Genzyme’s recent experience illustrates how seriously the FDA takes the issue of glycosylation and bioequivalence. Earlier this year, Genzyme was informed by the agency that the company’s Myozyme® enzyme replacement therapy for Pompe disease produced at 2,000 L scale was not equivalent to the drug manufactured in 160 L bioreactors. FDA asked for a separate Biologics License Application for the larger-scale product even though it is already approved in 40  countries, and had been shown to be “clinically effective and safe” in a 900 patient clinical study.

FDA based its decision on differences in glycosylation between products produced at the two scales. It is noteworthy that in public statements comparing products manufactured at the two scales, Genzyme merely said they were both safe and effective, avoiding any implication that the two were equivalent or bioequivalent, a term that bristles U.S. regulators. An FDA committee recommended in October 2008 that Myozyme 2000 be granted accelerated approval.

Katheryn Symank, an analyst with Frost and Sullivan, says that the Myozyme experience illustrates how far FDA will go to drive home the point that PTMs matter.

“FDA is still trying to invent an approval pathway for these drugs. Even the name they currently use, biosimilars, suggests inherent differences.” Symank is hopeful that the incoming administration, which promises national science initiatives, will help get the ball rolling with biosimilar approvals.

Evolution of Biosimilars

Glycosylation is a “huge scientific issue” in the evolution of biosimilars, says Bob Roth, M.D. Ph.D., medical director at the Weinberg Group, an international scientific and regulatory consulting firm. “It’s virtually impossible to make a protein with the same glycosylation patterns in two different processes. Even cell culture conditions can change glycosylation patterns.”

FDA is undoubtedly conscious here of other instances where seemingly trivial differences in PTMs cause serious side effects. One striking example is pure red cell aplasia, a rare, serious immune reaction to erythropoietin believed to arise from reactions to “unfriendly” glycosylation and/or sialylation patterns.

Harry M. Meade, Ph.D., svp for R&D at GTC Biotherapeutics, agrees that PTMs are at the heart of the biosimilars issue. GTC pioneered the production of therapeutic proteins in the milk of transgenic animals. “The PTMs in goat milk are, of course, mammalian, basically of the same structure as that found on human proteins, which puts them way ahead of plant sugars.”

As proof, he posits that there have never been adverse immune responses to recombinant proteins from milk (although issues have arisen with contaminating native animal proteins).
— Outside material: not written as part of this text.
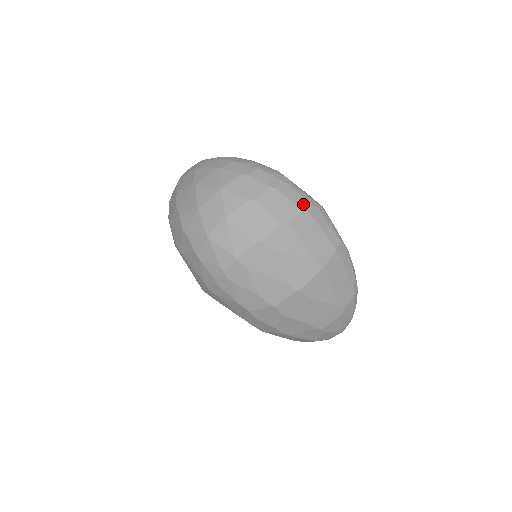
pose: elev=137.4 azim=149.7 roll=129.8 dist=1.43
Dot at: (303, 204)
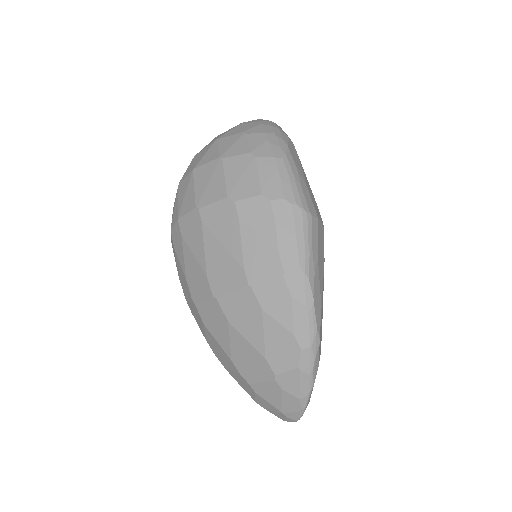
Dot at: (272, 190)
Despite the fact that “goat milk proteins are just as human-like as those produced from CHO cells,” transgenics has yet to deliver on its promise, mostly due to regulators’ lack of familiarity with the technique and safety concerns.

Most experts agree that the impact of process on PTMs, and the potential of modifications to affect efficacy and safety, demands precisely the level of scrutiny that biosimilars are experiencing today from U.S. regulators. There are simply too many unknowns to act otherwise.

Dr. Roth feels that diligent oversight will eventually lead to a regulatory pathway for biosimilars that considers products on a case-by-case basis. “It will certainly not be the same as for generic drugs,” he says. Demonstrating what the differences are, quantifying them, and correlating them to clinical (safety or efficacy) outcomes will help the approval process.

“Developers will need to show which PTM differences are trivial before arguing which clinical development steps can safely be skipped.” It is almost certain, moreover, that any shortcuts will need to be justified empirically, in animal models and human subjects. “Presumably, for certain products, some early human testing might be avoided, and perhaps some of the late-stage testing as well, but nobody will be able to predict because nobody knows for sure.”